**Task brief**
Your response should contain only the lines running from the top of the data below through the line with "left shoulder: (1406, 148)", both included. Pictures must be omitted.

Start of Supplied material

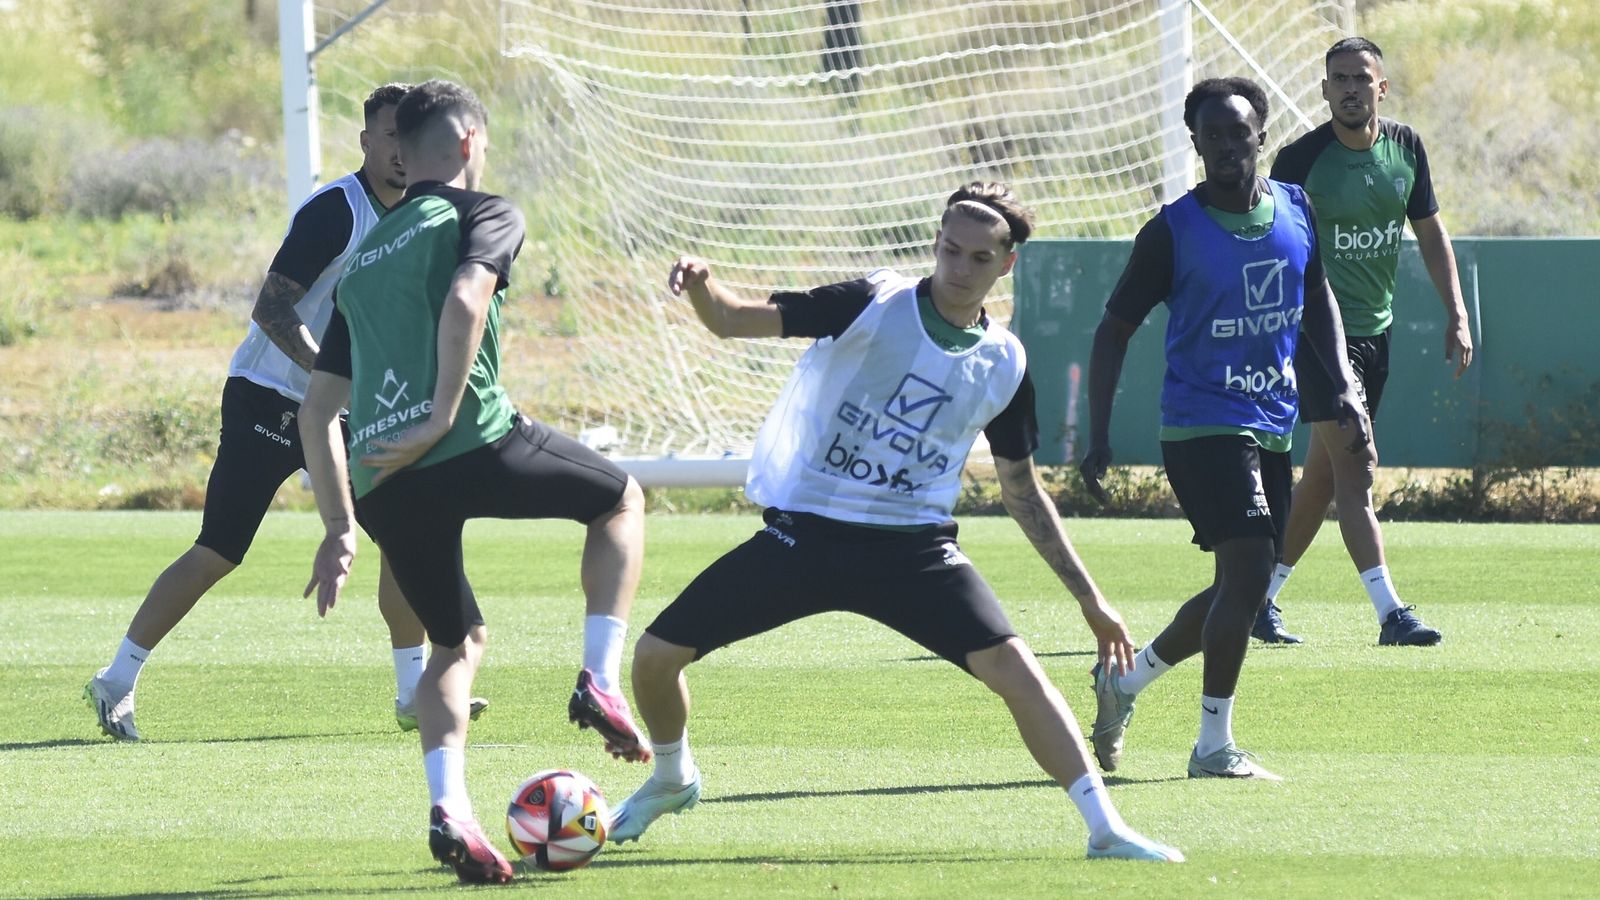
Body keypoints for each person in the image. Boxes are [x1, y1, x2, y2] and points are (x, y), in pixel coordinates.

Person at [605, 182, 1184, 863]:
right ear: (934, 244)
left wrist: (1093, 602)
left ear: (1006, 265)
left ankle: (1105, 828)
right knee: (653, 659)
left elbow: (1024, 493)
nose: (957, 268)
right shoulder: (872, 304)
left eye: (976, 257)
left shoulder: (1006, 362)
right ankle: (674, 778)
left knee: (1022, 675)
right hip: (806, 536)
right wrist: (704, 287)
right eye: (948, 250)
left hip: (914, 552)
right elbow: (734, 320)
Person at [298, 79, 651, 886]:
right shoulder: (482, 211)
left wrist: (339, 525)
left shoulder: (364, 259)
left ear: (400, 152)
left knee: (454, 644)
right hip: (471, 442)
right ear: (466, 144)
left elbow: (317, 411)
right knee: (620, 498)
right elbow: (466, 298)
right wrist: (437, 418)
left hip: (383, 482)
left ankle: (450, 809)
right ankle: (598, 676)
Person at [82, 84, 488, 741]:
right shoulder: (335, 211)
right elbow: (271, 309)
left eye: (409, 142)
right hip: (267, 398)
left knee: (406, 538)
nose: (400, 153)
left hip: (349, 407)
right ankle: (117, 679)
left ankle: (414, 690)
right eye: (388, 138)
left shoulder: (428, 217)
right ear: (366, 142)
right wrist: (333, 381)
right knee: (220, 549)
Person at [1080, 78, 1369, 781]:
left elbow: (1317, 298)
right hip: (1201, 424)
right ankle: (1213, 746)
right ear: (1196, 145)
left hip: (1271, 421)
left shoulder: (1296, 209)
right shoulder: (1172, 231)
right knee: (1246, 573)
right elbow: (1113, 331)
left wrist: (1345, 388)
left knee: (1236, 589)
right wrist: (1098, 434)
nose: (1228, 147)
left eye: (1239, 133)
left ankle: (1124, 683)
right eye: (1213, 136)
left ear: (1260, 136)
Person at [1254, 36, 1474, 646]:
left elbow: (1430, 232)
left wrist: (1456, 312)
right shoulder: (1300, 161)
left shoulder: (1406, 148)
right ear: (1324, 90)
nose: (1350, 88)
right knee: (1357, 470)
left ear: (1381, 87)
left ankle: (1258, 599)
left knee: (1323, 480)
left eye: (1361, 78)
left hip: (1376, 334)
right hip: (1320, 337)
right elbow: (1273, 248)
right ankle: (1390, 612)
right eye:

End of Supplied material

**Task solution**
Body keypoints for each person in the image. Boxes are [x1, y1, x2, y2] and points are (x, y), in pixel coordinates.

Person at [605, 182, 1184, 863]:
right ear: (934, 244)
left wrist: (1093, 602)
left ear: (1006, 265)
left ankle: (1105, 828)
right knee: (653, 659)
left elbow: (1024, 493)
nose: (957, 268)
right shoulder: (872, 304)
left eye: (976, 257)
left shoulder: (1006, 362)
right ankle: (674, 778)
left knee: (1022, 675)
right hip: (806, 536)
right wrist: (704, 287)
right eye: (948, 250)
left hip: (914, 552)
right elbow: (734, 320)
Person at [298, 79, 651, 886]:
right shoulder: (482, 211)
left wrist: (339, 525)
left shoulder: (364, 259)
left ear: (400, 152)
left knee: (454, 644)
right hip: (471, 442)
right ear: (466, 144)
left elbow: (317, 411)
right knee: (620, 498)
right elbow: (466, 298)
right wrist: (437, 418)
left hip: (383, 482)
left ankle: (450, 809)
right ankle: (598, 676)
Person at [82, 84, 488, 741]:
right shoulder: (335, 211)
right elbow: (271, 309)
left eye: (409, 142)
right hip: (267, 398)
left knee: (406, 538)
nose: (400, 153)
left hip: (349, 407)
right ankle: (117, 679)
left ankle: (414, 690)
right eye: (388, 138)
left shoulder: (428, 217)
right ear: (366, 142)
right wrist: (333, 381)
right knee: (220, 549)
Person at [1080, 78, 1369, 781]:
left elbow: (1317, 298)
right hip: (1201, 424)
right ankle: (1213, 746)
right ear: (1196, 145)
left hip: (1271, 421)
left shoulder: (1296, 209)
right shoulder: (1172, 231)
right knee: (1246, 573)
right elbow: (1113, 331)
left wrist: (1345, 388)
left knee: (1236, 589)
right wrist: (1098, 434)
nose: (1228, 147)
left eye: (1239, 133)
left ankle: (1124, 683)
right eye: (1213, 136)
left ear: (1260, 136)
Person at [1254, 36, 1474, 646]:
left elbow: (1430, 232)
left wrist: (1456, 312)
right shoulder: (1300, 161)
left shoulder: (1406, 148)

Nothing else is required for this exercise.